The Flat Earth is laid out like a North-Azimuthal projection.
The North Pole is at the center while Antarctica is at the rim. The continents are spread out around the North Pole.
Circumnavigation on a Flat Earth is achieved because on a compass East and West are always at right angles to North. Traveling Eastwards continuously takes you in a circle around the North Pole. East and West are curved.
As it happens, on a Round Earth you do not travel perfectly straight when traveling East or West either. Consider this thought experiment:
You are on a Round Earth standing 10 feet away from the North Pole. You are then directed to travel East and are instructed to continue to do so. What happens to your path? You end up traveling in a circle, and not in a straight line that you previously thought you would.
The exact same thing happens regardless of where are you on the Earth. Your path will not be straight without you having to constantly change the direction you are traveling in reference to a compass.
Traveling in a Straight Line
Q. Can't we just circumnavigate the earth by traveling in a straight line without a navigational aid?
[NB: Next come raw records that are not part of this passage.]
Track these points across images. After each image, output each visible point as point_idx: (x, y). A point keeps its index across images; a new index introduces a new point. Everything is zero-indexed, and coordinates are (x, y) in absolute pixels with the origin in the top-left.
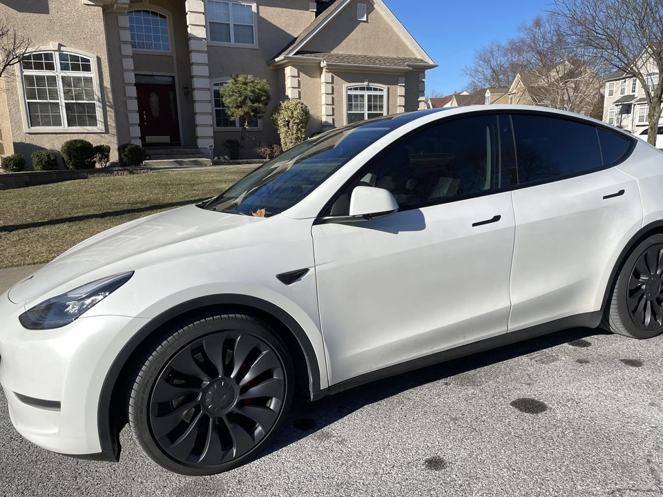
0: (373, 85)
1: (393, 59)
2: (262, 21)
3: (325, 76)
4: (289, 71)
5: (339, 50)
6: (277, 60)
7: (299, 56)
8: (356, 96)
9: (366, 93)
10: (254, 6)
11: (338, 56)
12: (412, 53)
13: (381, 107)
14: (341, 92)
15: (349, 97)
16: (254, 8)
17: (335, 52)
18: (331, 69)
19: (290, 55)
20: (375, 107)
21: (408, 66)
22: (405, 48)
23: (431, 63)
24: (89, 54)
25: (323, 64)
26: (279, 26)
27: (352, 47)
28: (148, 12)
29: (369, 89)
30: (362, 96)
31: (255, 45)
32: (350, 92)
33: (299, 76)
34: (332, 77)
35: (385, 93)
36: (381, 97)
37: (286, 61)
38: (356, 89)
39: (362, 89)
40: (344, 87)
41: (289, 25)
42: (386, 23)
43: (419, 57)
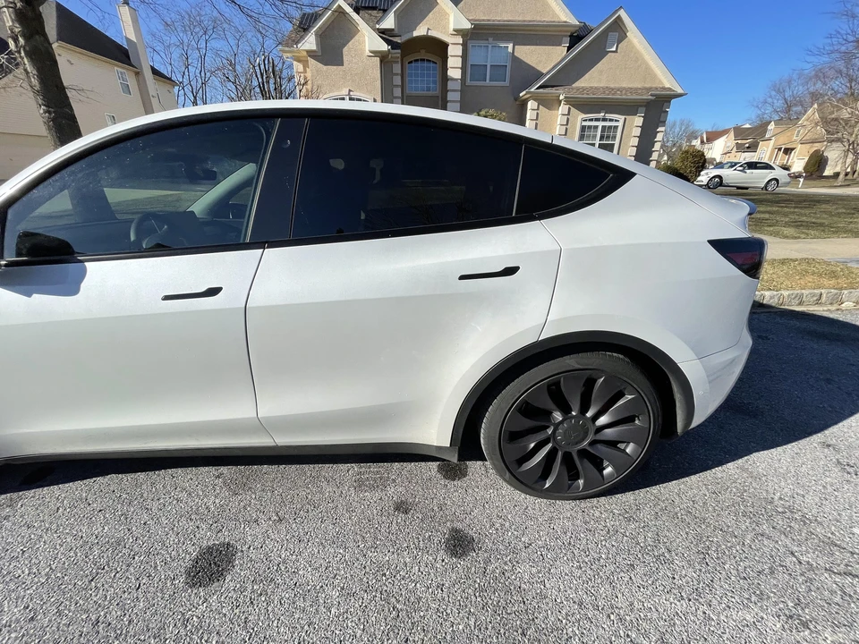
0: (609, 116)
1: (637, 89)
2: (515, 60)
3: (563, 108)
4: (531, 105)
5: (581, 83)
6: (521, 95)
7: (541, 90)
8: (590, 127)
9: (600, 124)
10: (510, 46)
11: (578, 89)
12: (660, 81)
13: (614, 138)
14: (575, 124)
15: (583, 128)
16: (510, 50)
17: (577, 84)
18: (569, 101)
19: (532, 90)
20: (608, 137)
21: (651, 95)
22: (654, 77)
23: (680, 91)
24: (368, 97)
25: (561, 97)
26: (530, 63)
27: (596, 80)
28: (424, 60)
29: (604, 120)
30: (596, 127)
31: (507, 83)
32: (584, 124)
33: (538, 109)
34: (569, 108)
35: (620, 124)
36: (616, 127)
37: (528, 96)
38: (591, 120)
39: (597, 120)
40: (579, 118)
41: (540, 62)
42: (637, 52)
43: (667, 85)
A. It is not possible to travel in a perfectly straight line for very long without a navigational aid.
It's not even possible to drive down a long length of highway without turning the steering wheel left or right. Get in a car and see if you can drive down a long stretch of highway without turning the wheel left or right. It's a near impossible thing to do. And when it comes to planes, ships, helicopters, et all., no craft has the ability of traveling in a perfectly straight line without the operator adjusting the craft with regards to visual terrain, compass readings, or what have you.
When one navigates, hands on control is paramount. You wouldn't find a ship captain in New York pointing his vessel in the direction of London, turning on cruise control, and then taking a three week nap in the lower decks. Who knows where he'd end up.
Q. What about other types of navigational instruments?
A. Using a compass, gyrocompass, or looking at Polaris as a reference for Eastwards or Westwards travel will take the navigator in a broad circle around the North Pole.